Reproduce each of the following rows verbatim.

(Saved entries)

=== Begin Enclosure ===

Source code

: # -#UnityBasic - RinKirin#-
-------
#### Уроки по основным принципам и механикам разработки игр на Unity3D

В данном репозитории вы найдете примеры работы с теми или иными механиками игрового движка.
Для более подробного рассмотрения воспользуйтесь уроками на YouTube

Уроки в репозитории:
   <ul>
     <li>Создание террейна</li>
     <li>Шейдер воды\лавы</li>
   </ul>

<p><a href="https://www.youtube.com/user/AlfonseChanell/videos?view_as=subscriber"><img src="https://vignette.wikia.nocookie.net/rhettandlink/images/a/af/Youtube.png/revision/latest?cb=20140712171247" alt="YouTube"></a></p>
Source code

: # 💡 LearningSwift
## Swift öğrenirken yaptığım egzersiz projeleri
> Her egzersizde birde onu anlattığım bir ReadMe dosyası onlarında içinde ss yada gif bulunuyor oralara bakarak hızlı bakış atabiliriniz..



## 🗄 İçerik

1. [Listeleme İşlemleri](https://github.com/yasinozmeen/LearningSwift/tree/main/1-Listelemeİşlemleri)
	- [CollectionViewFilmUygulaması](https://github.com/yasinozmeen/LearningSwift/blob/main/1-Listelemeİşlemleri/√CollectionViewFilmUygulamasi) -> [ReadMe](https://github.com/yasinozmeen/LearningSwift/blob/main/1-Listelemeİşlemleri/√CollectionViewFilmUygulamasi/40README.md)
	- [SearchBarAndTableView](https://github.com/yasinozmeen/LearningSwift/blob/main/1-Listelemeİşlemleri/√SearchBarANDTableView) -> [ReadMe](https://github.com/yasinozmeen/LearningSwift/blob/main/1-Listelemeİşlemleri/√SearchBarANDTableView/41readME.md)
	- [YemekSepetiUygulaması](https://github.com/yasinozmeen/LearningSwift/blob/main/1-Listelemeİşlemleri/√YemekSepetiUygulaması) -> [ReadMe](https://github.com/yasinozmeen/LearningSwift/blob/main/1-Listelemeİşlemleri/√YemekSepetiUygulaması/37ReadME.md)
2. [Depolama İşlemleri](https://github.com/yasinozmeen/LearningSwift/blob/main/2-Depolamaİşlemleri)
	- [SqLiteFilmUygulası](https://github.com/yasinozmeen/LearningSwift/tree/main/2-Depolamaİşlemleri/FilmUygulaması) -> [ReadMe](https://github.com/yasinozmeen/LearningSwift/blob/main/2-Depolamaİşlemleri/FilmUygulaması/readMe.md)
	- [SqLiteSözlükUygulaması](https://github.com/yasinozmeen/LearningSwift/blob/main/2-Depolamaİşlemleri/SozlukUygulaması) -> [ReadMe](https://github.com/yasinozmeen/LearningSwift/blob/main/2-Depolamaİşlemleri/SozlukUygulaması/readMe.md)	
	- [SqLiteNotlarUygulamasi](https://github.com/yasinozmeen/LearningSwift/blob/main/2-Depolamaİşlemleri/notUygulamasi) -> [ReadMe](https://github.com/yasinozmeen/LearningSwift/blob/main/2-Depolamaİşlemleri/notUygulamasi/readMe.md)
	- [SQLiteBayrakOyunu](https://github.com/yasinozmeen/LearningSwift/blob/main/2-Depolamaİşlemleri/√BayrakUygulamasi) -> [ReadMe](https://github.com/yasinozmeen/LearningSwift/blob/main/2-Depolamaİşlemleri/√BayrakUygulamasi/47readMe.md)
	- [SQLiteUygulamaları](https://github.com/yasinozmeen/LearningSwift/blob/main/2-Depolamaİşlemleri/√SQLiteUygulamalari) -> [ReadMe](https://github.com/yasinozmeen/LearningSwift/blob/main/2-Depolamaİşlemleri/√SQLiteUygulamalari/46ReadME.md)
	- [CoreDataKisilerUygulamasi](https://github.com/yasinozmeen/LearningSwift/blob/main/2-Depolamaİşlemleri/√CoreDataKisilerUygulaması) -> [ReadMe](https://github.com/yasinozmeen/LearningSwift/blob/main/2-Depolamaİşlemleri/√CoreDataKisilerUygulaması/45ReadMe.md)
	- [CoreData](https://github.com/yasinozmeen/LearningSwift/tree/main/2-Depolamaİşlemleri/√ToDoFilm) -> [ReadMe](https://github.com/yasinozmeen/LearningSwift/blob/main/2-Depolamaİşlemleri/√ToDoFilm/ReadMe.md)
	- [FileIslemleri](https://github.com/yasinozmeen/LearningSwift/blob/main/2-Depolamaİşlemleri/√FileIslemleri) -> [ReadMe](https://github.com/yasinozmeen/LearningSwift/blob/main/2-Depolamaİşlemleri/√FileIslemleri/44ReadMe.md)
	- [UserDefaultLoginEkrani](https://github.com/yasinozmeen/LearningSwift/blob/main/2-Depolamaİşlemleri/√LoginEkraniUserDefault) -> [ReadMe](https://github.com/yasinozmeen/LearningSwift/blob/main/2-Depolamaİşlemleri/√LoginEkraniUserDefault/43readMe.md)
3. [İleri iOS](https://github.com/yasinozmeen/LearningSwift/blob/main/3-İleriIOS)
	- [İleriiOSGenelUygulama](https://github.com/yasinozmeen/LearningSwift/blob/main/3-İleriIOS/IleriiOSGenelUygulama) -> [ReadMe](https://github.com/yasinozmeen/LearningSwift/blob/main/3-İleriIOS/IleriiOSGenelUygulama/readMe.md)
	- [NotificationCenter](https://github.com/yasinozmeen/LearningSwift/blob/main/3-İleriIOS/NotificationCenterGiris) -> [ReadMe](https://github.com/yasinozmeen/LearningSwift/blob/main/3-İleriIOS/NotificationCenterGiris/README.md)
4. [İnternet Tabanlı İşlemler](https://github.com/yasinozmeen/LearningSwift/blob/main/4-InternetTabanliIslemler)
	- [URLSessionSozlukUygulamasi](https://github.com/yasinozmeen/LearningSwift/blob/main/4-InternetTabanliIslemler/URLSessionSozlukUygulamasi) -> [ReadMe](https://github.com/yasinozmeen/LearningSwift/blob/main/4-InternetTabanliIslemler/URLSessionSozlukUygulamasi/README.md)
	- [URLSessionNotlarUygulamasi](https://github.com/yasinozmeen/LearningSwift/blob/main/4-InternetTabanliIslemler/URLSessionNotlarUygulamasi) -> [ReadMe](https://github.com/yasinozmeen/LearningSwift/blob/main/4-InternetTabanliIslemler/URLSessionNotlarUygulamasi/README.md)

=== End Enclosure ===

Solution for this problem:
Source code

: # -#UnityBasic - RinKirin#-
-------
#### Уроки по основным принципам и механикам разработки игр на Unity3D

В данном репозитории вы найдете примеры работы с теми или иными механиками игрового движка.
Для более подробного рассмотрения воспользуйтесь уроками на YouTube

Уроки в репозитории:
   <ul>
     <li>Создание террейна</li>
     <li>Шейдер воды\лавы</li>
   </ul>

<p><a href="https://www.youtube.com/user/AlfonseChanell/videos?view_as=subscriber"><img src="https://vignette.wikia.nocookie.net/rhettandlink/images/a/af/Youtube.png/revision/latest?cb=20140712171247" alt="YouTube"></a></p>
Source code

: # 💡 LearningSwift
## Swift öğrenirken yaptığım egzersiz projeleri
> Her egzersizde birde onu anlattığım bir ReadMe dosyası onlarında içinde ss yada gif bulunuyor oralara bakarak hızlı bakış atabiliriniz..



## 🗄 İçerik

1. [Listeleme İşlemleri](https://github.com/yasinozmeen/LearningSwift/tree/main/1-Listelemeİşlemleri)
	- [CollectionViewFilmUygulaması](https://github.com/yasinozmeen/LearningSwift/blob/main/1-Listelemeİşlemleri/√CollectionViewFilmUygulamasi) -> [ReadMe](https://github.com/yasinozmeen/LearningSwift/blob/main/1-Listelemeİşlemleri/√CollectionViewFilmUygulamasi/40README.md)
	- [SearchBarAndTableView](https://github.com/yasinozmeen/LearningSwift/blob/main/1-Listelemeİşlemleri/√SearchBarANDTableView) -> [ReadMe](https://github.com/yasinozmeen/LearningSwift/blob/main/1-Listelemeİşlemleri/√SearchBarANDTableView/41readME.md)
	- [YemekSepetiUygulaması](https://github.com/yasinozmeen/LearningSwift/blob/main/1-Listelemeİşlemleri/√YemekSepetiUygulaması) -> [ReadMe](https://github.com/yasinozmeen/LearningSwift/blob/main/1-Listelemeİşlemleri/√YemekSepetiUygulaması/37ReadME.md)
2. [Depolama İşlemleri](https://github.com/yasinozmeen/LearningSwift/blob/main/2-Depolamaİşlemleri)
	- [SqLiteFilmUygulası](https://github.com/yasinozmeen/LearningSwift/tree/main/2-Depolamaİşlemleri/FilmUygulaması) -> [ReadMe](https://github.com/yasinozmeen/LearningSwift/blob/main/2-Depolamaİşlemleri/FilmUygulaması/readMe.md)
	- [SqLiteSözlükUygulaması](https://github.com/yasinozmeen/LearningSwift/blob/main/2-Depolamaİşlemleri/SozlukUygulaması) -> [ReadMe](https://github.com/yasinozmeen/LearningSwift/blob/main/2-Depolamaİşlemleri/SozlukUygulaması/readMe.md)	
	- [SqLiteNotlarUygulamasi](https://github.com/yasinozmeen/LearningSwift/blob/main/2-Depolamaİşlemleri/notUygulamasi) -> [ReadMe](https://github.com/yasinozmeen/LearningSwift/blob/main/2-Depolamaİşlemleri/notUygulamasi/readMe.md)
	- [SQLiteBayrakOyunu](https://github.com/yasinozmeen/LearningSwift/blob/main/2-Depolamaİşlemleri/√BayrakUygulamasi) -> [ReadMe](https://github.com/yasinozmeen/LearningSwift/blob/main/2-Depolamaİşlemleri/√BayrakUygulamasi/47readMe.md)
	- [SQLiteUygulamaları](https://github.com/yasinozmeen/LearningSwift/blob/main/2-Depolamaİşlemleri/√SQLiteUygulamalari) -> [ReadMe](https://github.com/yasinozmeen/LearningSwift/blob/main/2-Depolamaİşlemleri/√SQLiteUygulamalari/46ReadME.md)
	- [CoreDataKisilerUygulamasi](https://github.com/yasinozmeen/LearningSwift/blob/main/2-Depolamaİşlemleri/√CoreDataKisilerUygulaması) -> [ReadMe](https://github.com/yasinozmeen/LearningSwift/blob/main/2-Depolamaİşlemleri/√CoreDataKisilerUygulaması/45ReadMe.md)
	- [CoreData](https://github.com/yasinozmeen/LearningSwift/tree/main/2-Depolamaİşlemleri/√ToDoFilm) -> [ReadMe](https://github.com/yasinozmeen/LearningSwift/blob/main/2-Depolamaİşlemleri/√ToDoFilm/ReadMe.md)
	- [FileIslemleri](https://github.com/yasinozmeen/LearningSwift/blob/main/2-Depolamaİşlemleri/√FileIslemleri) -> [ReadMe](https://github.com/yasinozmeen/LearningSwift/blob/main/2-Depolamaİşlemleri/√FileIslemleri/44ReadMe.md)
	- [UserDefaultLoginEkrani](https://github.com/yasinozmeen/LearningSwift/blob/main/2-Depolamaİşlemleri/√LoginEkraniUserDefault) -> [ReadMe](https://github.com/yasinozmeen/LearningSwift/blob/main/2-Depolamaİşlemleri/√LoginEkraniUserDefault/43readMe.md)
3. [İleri iOS](https://github.com/yasinozmeen/LearningSwift/blob/main/3-İleriIOS)
	- [İleriiOSGenelUygulama](https://github.com/yasinozmeen/LearningSwift/blob/main/3-İleriIOS/IleriiOSGenelUygulama) -> [ReadMe](https://github.com/yasinozmeen/LearningSwift/blob/main/3-İleriIOS/IleriiOSGenelUygulama/readMe.md)
	- [NotificationCenter](https://github.com/yasinozmeen/LearningSwift/blob/main/3-İleriIOS/NotificationCenterGiris) -> [ReadMe](https://github.com/yasinozmeen/LearningSwift/blob/main/3-İleriIOS/NotificationCenterGiris/README.md)
4. [İnternet Tabanlı İşlemler](https://github.com/yasinozmeen/LearningSwift/blob/main/4-InternetTabanliIslemler)
	- [URLSessionSozlukUygulamasi](https://github.com/yasinozmeen/LearningSwift/blob/main/4-InternetTabanliIslemler/URLSessionSozlukUygulamasi) -> [ReadMe](https://github.com/yasinozmeen/LearningSwift/blob/main/4-InternetTabanliIslemler/URLSessionSozlukUygulamasi/README.md)
	- [URLSessionNotlarUygulamasi](https://github.com/yasinozmeen/LearningSwift/blob/main/4-InternetTabanliIslemler/URLSessionNotlarUygulamasi) -> [ReadMe](https://github.com/yasinozmeen/LearningSwift/blob/main/4-InternetTabanliIslemler/URLSessionNotlarUygulamasi/README.md)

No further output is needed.